Les dirigeants du Parti libéral envisageaient hier soir d'exclure du caucus la députée Fatima Houda-Pepin, après qu'elle fut entrée en collision avec son chef Philippe Couillard lors d'une réunion à huis clos, mercredi.

> À suivre ce matin: point de presse de Philippe Couillard à 10h00

Estimant qu'elle ne jouait pas le rôle d'avant-plan qu'elle aurait mérité sur les questions de laïcité, elle a claqué la porte, furieuse, et quitté la réunion sur-le-champ.

Une conférence téléphonique à laquelle a participé Philippe Couillard conclut que la députée de La Pinière a posé «des gestes de rupture» qui rendent difficile la poursuite de sa carrière comme députée libérale. La position de Mme Houda-Pepin sur la délicate question de la laïcité est carrément opposée à celle de son parti.

Avant le caucus de mercredi, Mme Houda-Pepin avait frappé un mur avec son intention de déposer un projet de loi pour lutter contre l'intégrisme religieux au Québec. Son ébauche de projet de loi ressemblait davantage à un manifeste politique, ont confié des sources libérales. Elle y reprenait les propositions de Bouchard-Taylor, l'interdiction du port de signe religieux pour les fonctionnaires en autorité. Surtout, elle préconisait aussi une instance de surveillance des manifestations d'intégrisme religieux au Québec.
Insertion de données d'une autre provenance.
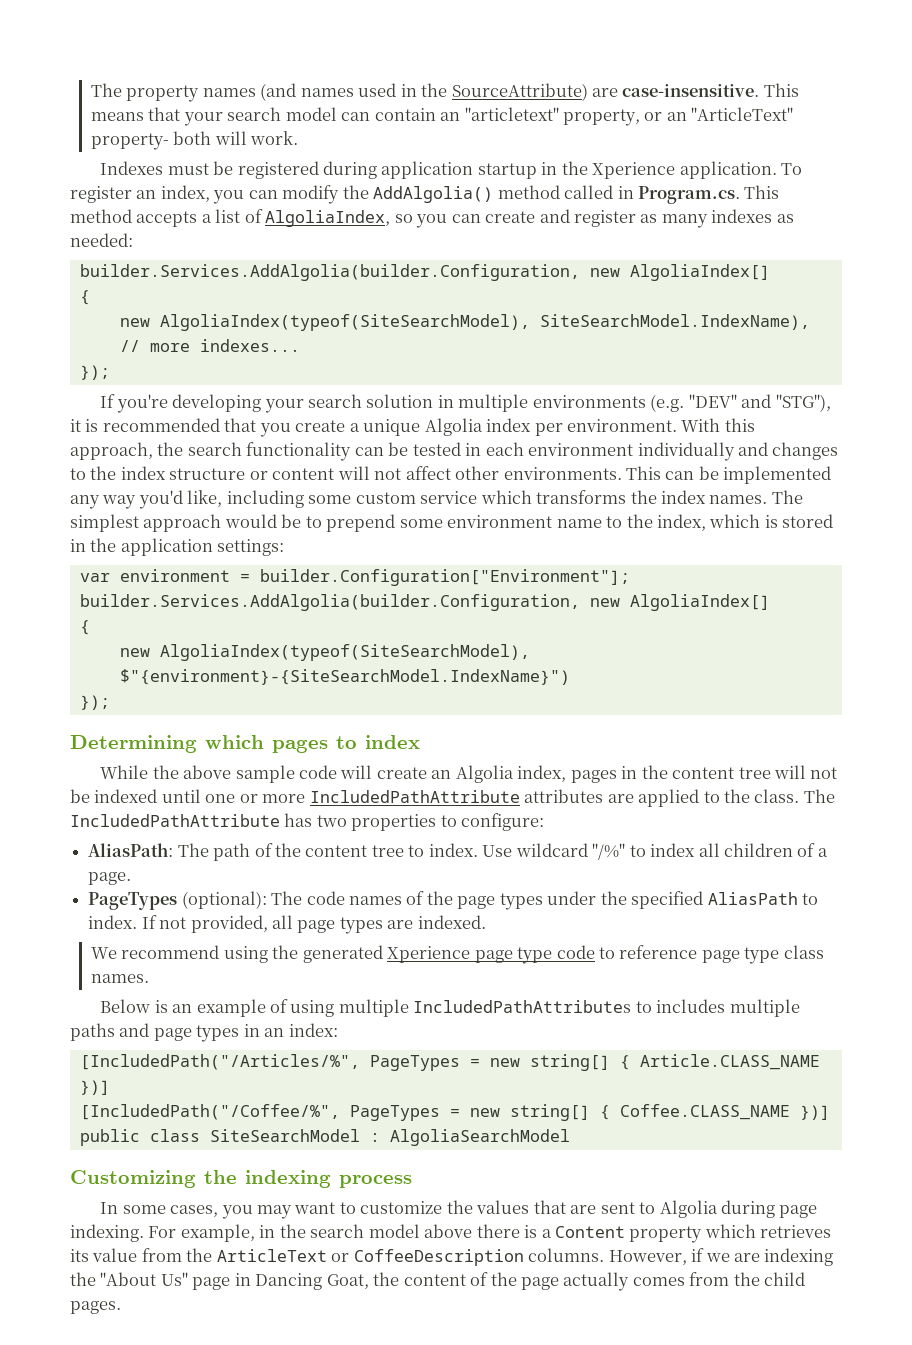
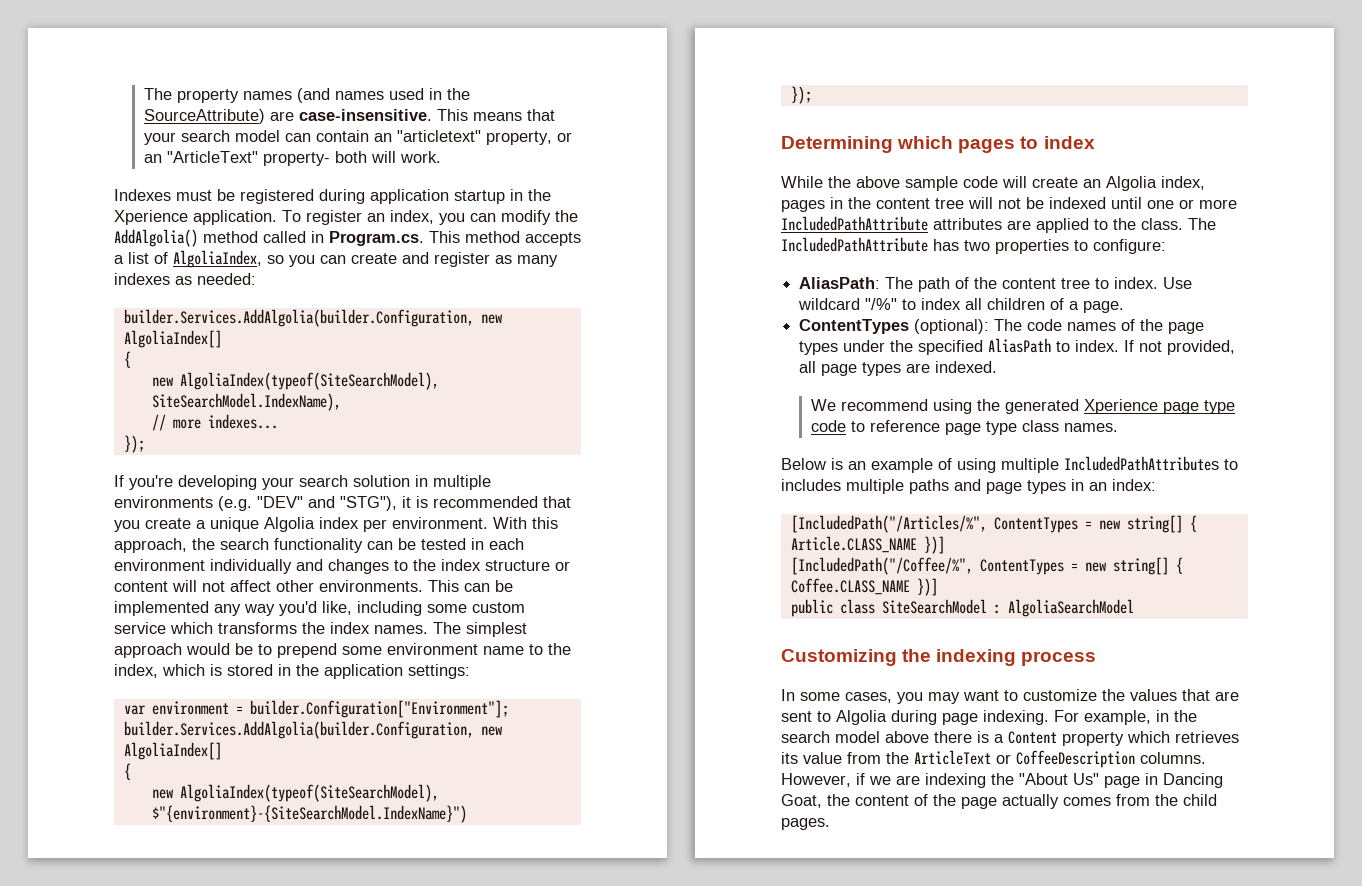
[88,892,178,910] PageTypes -> [799,319,910,334] ContentTypes
[369,1055,460,1071] PageTypes -> [993,517,1078,533] ContentTypes
[349,1105,440,1121] PageTypes -> [979,559,1064,575] ContentTypes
Après que La Presse eut laissé quelques messages sur sa boîte vocale, en début d'après-midi, Mme Houda-Pepin a exprimé ses doléances dans une lettre. Elle y concentre ses critiques sur des déclarations de son collègue Marc Tanguay, sur le tchador, des propos qui l'ont «sidérée, blessée et choquée». M. Tanguay, qui fait partie du comité du PLQ sur la laïcité, a soutenu publiquement que les femmes portant le tchador pourraient être candidates pour le PLQ, et une fois élues siéger à l'Assemblée nationale. Or, au préalable ces candidates devraient être cautionnées par le chef du parti, rappelle Mme Houda-Pepin dans sa lettre, réprouvant que son parti puisse proposer comme modèle d'égalité entre les sexes «celui de l'Arabie saoudite ou de l'Iran des ayatollahs». Le tchador «est l'expression même de l'oppression des femmes», écrit-elle. «Suis-je encore dans le Parti libéral dont les élites [...] ont mené un combat courageux pour la séparation de l'Église et de l'État», poursuit-elle, dans sa lettre, où elle dit s'exprimer «en son nom personnel».
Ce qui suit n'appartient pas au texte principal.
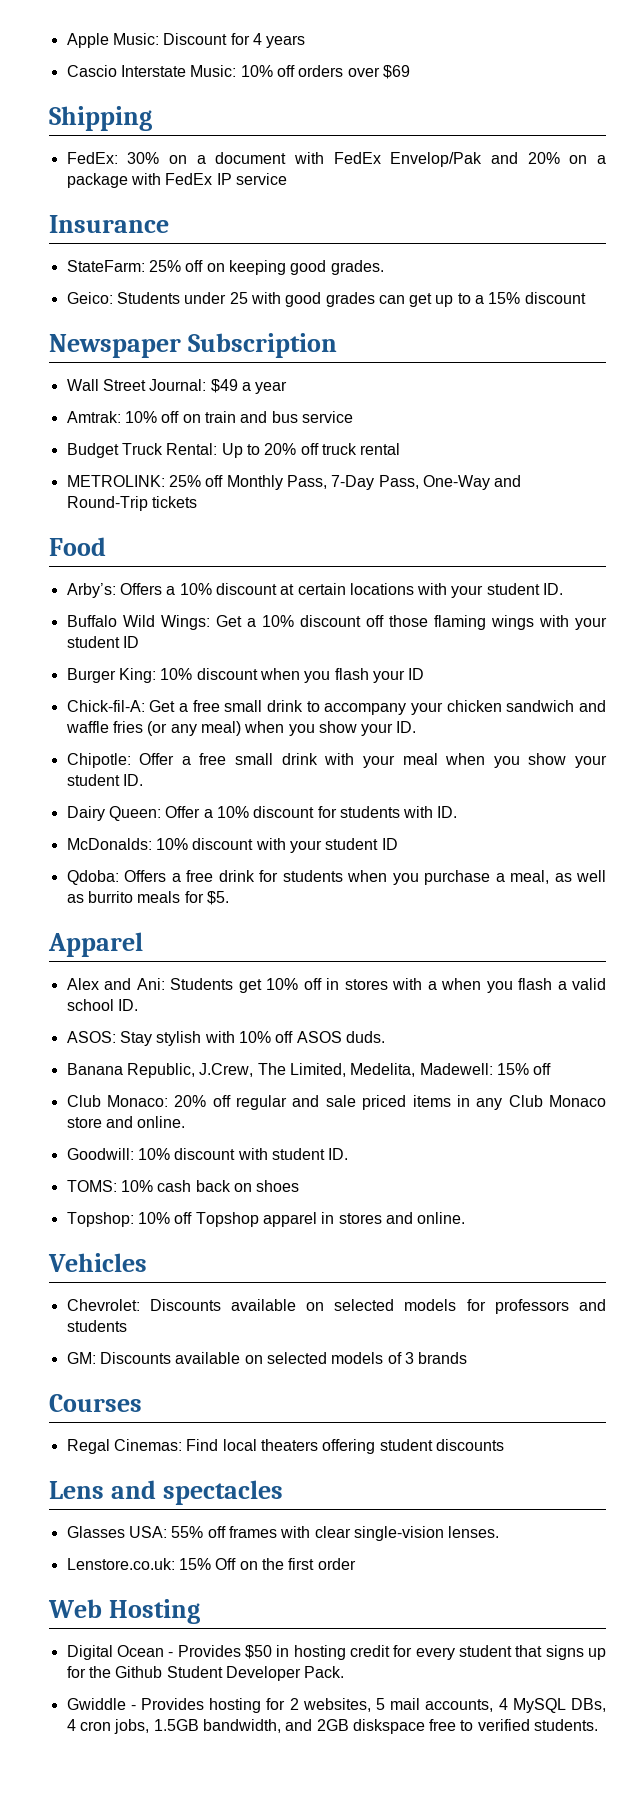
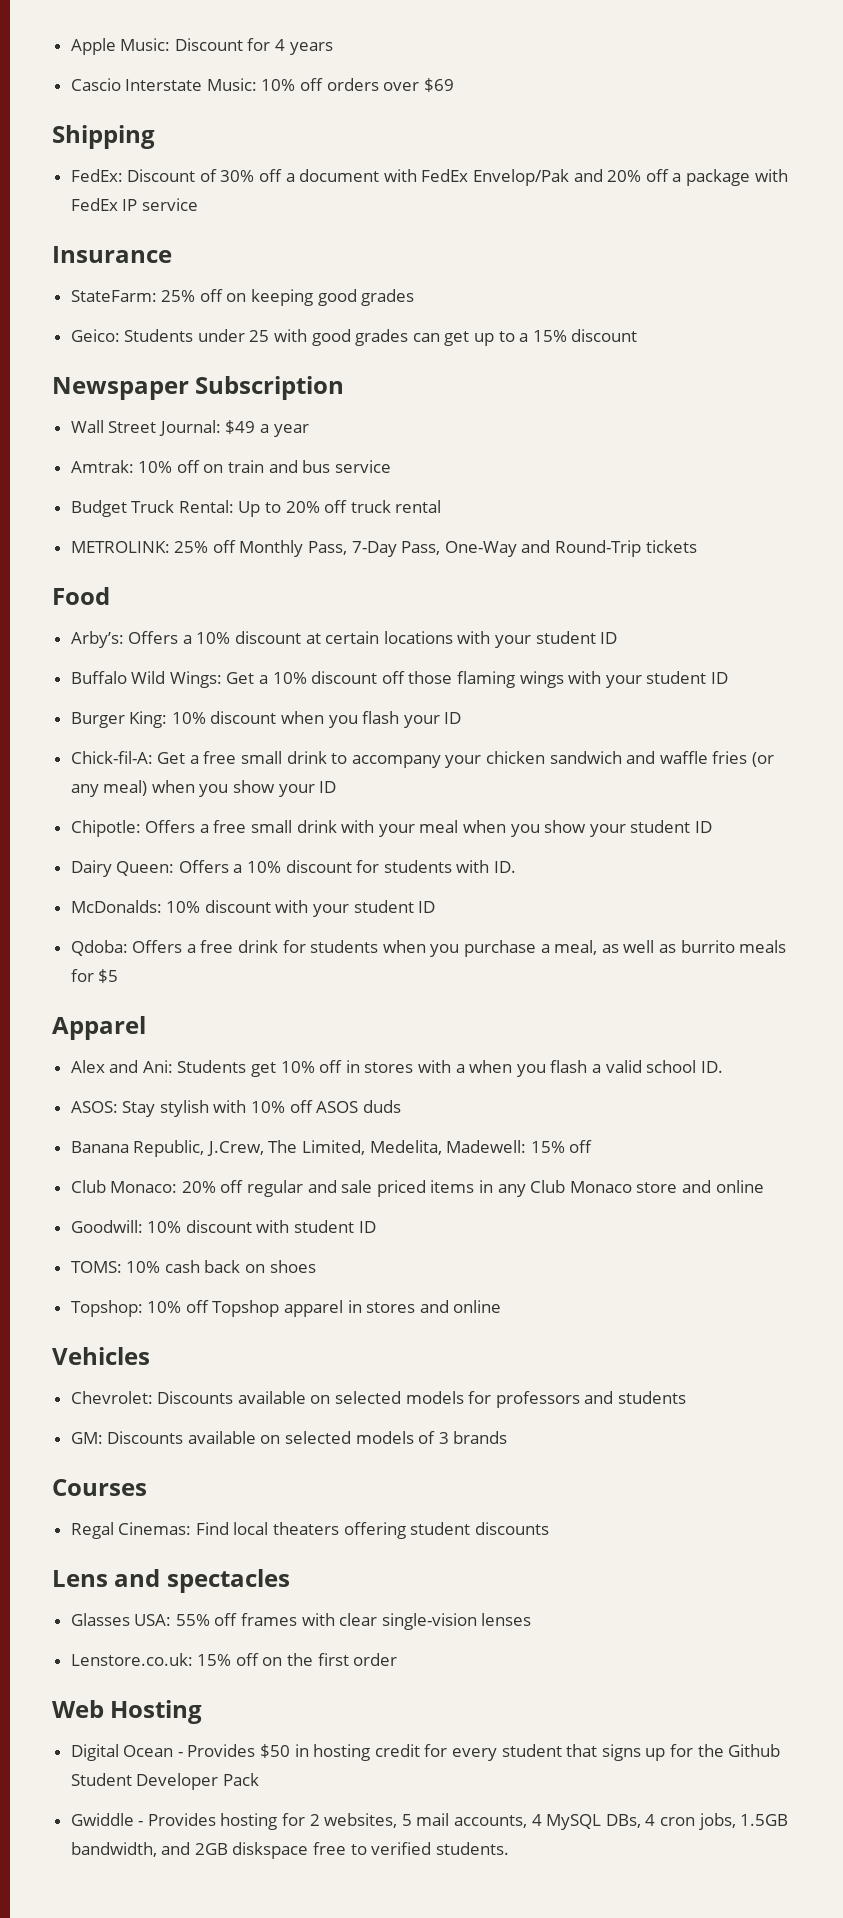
[127,152,187,164] 30% on -> [127,169,283,182] Discount of 30% off
[569,155,588,164] on -> [645,169,669,182] off
[330,260,384,275] grades. -> [361,289,415,306] grades
[543,583,564,595] ID. -> [600,632,618,644] ID
[396,721,417,733] ID. -> [319,781,337,793] ID
[139,753,175,765] Offer -> [145,820,196,833] Offers
[122,774,143,786] ID. -> [694,821,712,833] ID
[165,806,201,818] Offer -> [178,860,229,873] Offers
[206,891,229,905] $5. -> [98,969,119,983] $5
[345,1031,385,1043] duds. -> [362,1100,401,1113] duds
[137,1116,186,1128] online. -> [715,1180,764,1193] online
[328,1148,349,1160] ID. -> [358,1221,376,1233] ID
[417,1212,466,1224] online. -> [453,1300,502,1313] online
[448,1526,500,1538] lenses. -> [481,1613,532,1626] lenses
[215,1558,237,1570] Off -> [235,1653,259,1666] off
[304,1666,345,1678] Pack. -> [222,1773,259,1786] Pack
La lettre de la députée libérale

«On est dans un pays libre, Mme Houda-Pepin a droit à ses opinions», s'est contenté de répondre Me Tanguay hier. Cette sortie du député Tanguay, «c'est la goutte qui a fait déborder le vase», écrit Mme Houda-Pepin, rappelant que jamais on n'avait discuté du tchador au sein du caucus libéral. La députée n'a pas rappelé La Presse, pas plus que ses collègues libéraux après son esclandre, à huis clos.

Couillard défié

Au caucus, Mme Houda-Pepin s'est heurtée de plein fouet à Philippe Couillard. «Elle l'a affronté, elle martelait: «Vous ne m'avez nommée nulle part [dans ce dossier]. Vous vous êtes trompé!»», ont confié des témoins. Sollicitée depuis des semaines par les médias pour commenter le projet de charte de Bernard Drainville, Mme Houda-Pepin a fait valoir à ses pairs libéraux qu'elle était à l'Assemblée nationale clairement l'élue qui connaissait le mieux ces questions.

Après le plaidoyer de Mme Houda-Pepin, Philippe Couillard lui aurait répliqué, sans appel, qu'à titre de chef il avait fait un choix, et «estimait avoir mis les bonnes personnes aux bons endroits».

À ses collègues du caucus, Mme Houda-Pepin a souligné être plus proche de la position de la commission Bouchard-Taylor que de celle de son propre parti, qui prône la totale liberté quant au port de signes religieux ostentatoires - à l'exception du voile intégral.